Problem description:
Pull every line that includes the word "communes" from the data.

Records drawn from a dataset
....
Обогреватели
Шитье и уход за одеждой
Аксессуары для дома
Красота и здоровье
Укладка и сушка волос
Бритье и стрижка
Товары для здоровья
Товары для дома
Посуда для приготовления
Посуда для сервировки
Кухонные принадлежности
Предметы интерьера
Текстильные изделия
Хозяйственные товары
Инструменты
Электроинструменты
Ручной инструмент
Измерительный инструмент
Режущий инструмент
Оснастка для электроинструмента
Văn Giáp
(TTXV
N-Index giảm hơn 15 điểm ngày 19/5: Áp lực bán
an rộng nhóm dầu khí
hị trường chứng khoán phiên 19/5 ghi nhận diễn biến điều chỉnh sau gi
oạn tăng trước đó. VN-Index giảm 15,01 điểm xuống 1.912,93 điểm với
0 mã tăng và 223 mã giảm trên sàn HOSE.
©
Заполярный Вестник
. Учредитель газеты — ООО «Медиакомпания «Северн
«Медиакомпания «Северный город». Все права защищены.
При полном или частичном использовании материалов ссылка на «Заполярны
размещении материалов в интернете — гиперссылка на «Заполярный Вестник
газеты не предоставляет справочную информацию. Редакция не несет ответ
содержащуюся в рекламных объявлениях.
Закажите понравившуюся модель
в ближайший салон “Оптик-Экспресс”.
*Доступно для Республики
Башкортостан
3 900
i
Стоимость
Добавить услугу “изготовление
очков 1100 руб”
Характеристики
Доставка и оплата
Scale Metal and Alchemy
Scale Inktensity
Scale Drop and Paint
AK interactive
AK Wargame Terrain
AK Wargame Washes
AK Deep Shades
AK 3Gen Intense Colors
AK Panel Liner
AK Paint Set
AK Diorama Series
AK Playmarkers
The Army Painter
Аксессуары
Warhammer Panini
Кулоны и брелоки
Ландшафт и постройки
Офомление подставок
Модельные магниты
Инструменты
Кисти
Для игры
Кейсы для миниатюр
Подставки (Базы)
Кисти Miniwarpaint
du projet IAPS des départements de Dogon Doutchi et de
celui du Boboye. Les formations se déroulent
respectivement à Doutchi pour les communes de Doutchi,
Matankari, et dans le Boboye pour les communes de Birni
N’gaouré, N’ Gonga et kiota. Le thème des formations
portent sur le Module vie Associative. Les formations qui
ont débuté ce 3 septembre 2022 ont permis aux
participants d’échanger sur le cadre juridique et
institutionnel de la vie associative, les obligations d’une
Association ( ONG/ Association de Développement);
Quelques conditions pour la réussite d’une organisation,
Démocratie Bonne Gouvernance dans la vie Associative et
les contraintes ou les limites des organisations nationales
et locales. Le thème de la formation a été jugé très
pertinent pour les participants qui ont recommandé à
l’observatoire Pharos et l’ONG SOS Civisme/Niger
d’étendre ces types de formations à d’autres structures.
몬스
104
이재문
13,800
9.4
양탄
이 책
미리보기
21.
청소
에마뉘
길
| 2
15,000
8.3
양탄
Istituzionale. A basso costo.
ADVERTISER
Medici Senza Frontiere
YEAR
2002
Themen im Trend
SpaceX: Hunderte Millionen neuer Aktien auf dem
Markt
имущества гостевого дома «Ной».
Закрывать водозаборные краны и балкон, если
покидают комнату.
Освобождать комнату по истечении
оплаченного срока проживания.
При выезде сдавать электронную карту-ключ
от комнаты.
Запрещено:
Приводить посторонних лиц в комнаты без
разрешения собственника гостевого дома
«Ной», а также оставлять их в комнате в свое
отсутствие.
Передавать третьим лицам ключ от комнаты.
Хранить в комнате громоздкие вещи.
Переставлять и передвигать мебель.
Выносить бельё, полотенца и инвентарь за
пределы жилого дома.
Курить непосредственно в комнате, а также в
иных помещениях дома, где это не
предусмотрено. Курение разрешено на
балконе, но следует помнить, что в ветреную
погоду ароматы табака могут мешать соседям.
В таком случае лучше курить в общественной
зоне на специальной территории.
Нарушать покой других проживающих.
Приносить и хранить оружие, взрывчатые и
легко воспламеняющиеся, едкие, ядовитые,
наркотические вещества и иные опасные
....
Solution for this task:
respectivement à Doutchi pour les communes de Doutchi,
Matankari, et dans le Boboye pour les communes de Birni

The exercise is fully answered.